### Activity
Each record that follows is to be reproduced verbatim.

[[ Data for this exercise, beginning ]]

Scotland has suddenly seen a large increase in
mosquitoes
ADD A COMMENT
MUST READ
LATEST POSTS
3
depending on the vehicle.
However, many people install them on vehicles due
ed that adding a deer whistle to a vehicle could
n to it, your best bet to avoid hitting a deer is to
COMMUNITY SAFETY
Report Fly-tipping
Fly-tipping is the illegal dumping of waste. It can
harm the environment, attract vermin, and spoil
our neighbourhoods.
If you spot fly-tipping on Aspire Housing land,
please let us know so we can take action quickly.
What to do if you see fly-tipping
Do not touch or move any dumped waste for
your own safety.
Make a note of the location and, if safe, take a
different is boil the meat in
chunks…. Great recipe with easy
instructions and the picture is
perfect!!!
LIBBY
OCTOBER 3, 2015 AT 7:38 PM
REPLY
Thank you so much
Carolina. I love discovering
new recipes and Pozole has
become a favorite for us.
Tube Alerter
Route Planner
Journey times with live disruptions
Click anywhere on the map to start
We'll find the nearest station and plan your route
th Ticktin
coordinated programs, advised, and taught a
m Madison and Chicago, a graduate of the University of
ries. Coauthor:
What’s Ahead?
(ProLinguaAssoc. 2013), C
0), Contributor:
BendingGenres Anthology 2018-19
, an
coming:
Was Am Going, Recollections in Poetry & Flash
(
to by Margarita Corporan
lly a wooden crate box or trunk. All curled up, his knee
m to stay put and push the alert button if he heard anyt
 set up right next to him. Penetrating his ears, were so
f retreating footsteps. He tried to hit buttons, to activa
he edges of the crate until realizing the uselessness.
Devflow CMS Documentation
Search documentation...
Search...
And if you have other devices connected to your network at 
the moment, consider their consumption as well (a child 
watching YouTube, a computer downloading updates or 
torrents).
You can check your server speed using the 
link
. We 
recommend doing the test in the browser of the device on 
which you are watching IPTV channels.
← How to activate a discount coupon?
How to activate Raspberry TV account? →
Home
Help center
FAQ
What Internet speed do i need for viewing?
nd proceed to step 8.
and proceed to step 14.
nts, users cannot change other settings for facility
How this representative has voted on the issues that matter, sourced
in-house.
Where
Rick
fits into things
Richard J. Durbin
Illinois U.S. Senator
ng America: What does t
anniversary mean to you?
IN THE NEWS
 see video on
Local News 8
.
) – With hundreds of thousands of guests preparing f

[[ Data for this exercise, end ]]

### Solution
Scotland has suddenly seen a large increase in
mosquitoes
ADD A COMMENT
MUST READ
LATEST POSTS
3
depending on the vehicle.
However, many people install them on vehicles due
ed that adding a deer whistle to a vehicle could
n to it, your best bet to avoid hitting a deer is to
COMMUNITY SAFETY
Report Fly-tipping
Fly-tipping is the illegal dumping of waste. It can
harm the environment, attract vermin, and spoil
our neighbourhoods.
If you spot fly-tipping on Aspire Housing land,
please let us know so we can take action quickly.
What to do if you see fly-tipping
Do not touch or move any dumped waste for
your own safety.
Make a note of the location and, if safe, take a
different is boil the meat in
chunks…. Great recipe with easy
instructions and the picture is
perfect!!!
LIBBY
OCTOBER 3, 2015 AT 7:38 PM
REPLY
Thank you so much
Carolina. I love discovering
new recipes and Pozole has
become a favorite for us.
Tube Alerter
Route Planner
Journey times with live disruptions
Click anywhere on the map to start
We'll find the nearest station and plan your route
th Ticktin
coordinated programs, advised, and taught a
m Madison and Chicago, a graduate of the University of
ries. Coauthor:
What’s Ahead?
(ProLinguaAssoc. 2013), C
0), Contributor:
BendingGenres Anthology 2018-19
, an
coming:
Was Am Going, Recollections in Poetry & Flash
(
to by Margarita Corporan
lly a wooden crate box or trunk. All curled up, his knee
m to stay put and push the alert button if he heard anyt
 set up right next to him. Penetrating his ears, were so
f retreating footsteps. He tried to hit buttons, to activa
he edges of the crate until realizing the uselessness.
Devflow CMS Documentation
Search documentation...
Search...
And if you have other devices connected to your network at 
the moment, consider their consumption as well (a child 
watching YouTube, a computer downloading updates or 
torrents).
You can check your server speed using the 
link
. We 
recommend doing the test in the browser of the device on 
which you are watching IPTV channels.
← How to activate a discount coupon?
How to activate Raspberry TV account? →
Home
Help center
FAQ
What Internet speed do i need for viewing?
nd proceed to step 8.
and proceed to step 14.
nts, users cannot change other settings for facility
How this representative has voted on the issues that matter, sourced
in-house.
Where
Rick
fits into things
Richard J. Durbin
Illinois U.S. Senator
ng America: What does t
anniversary mean to you?
IN THE NEWS
 see video on
Local News 8
.
) – With hundreds of thousands of guests preparing f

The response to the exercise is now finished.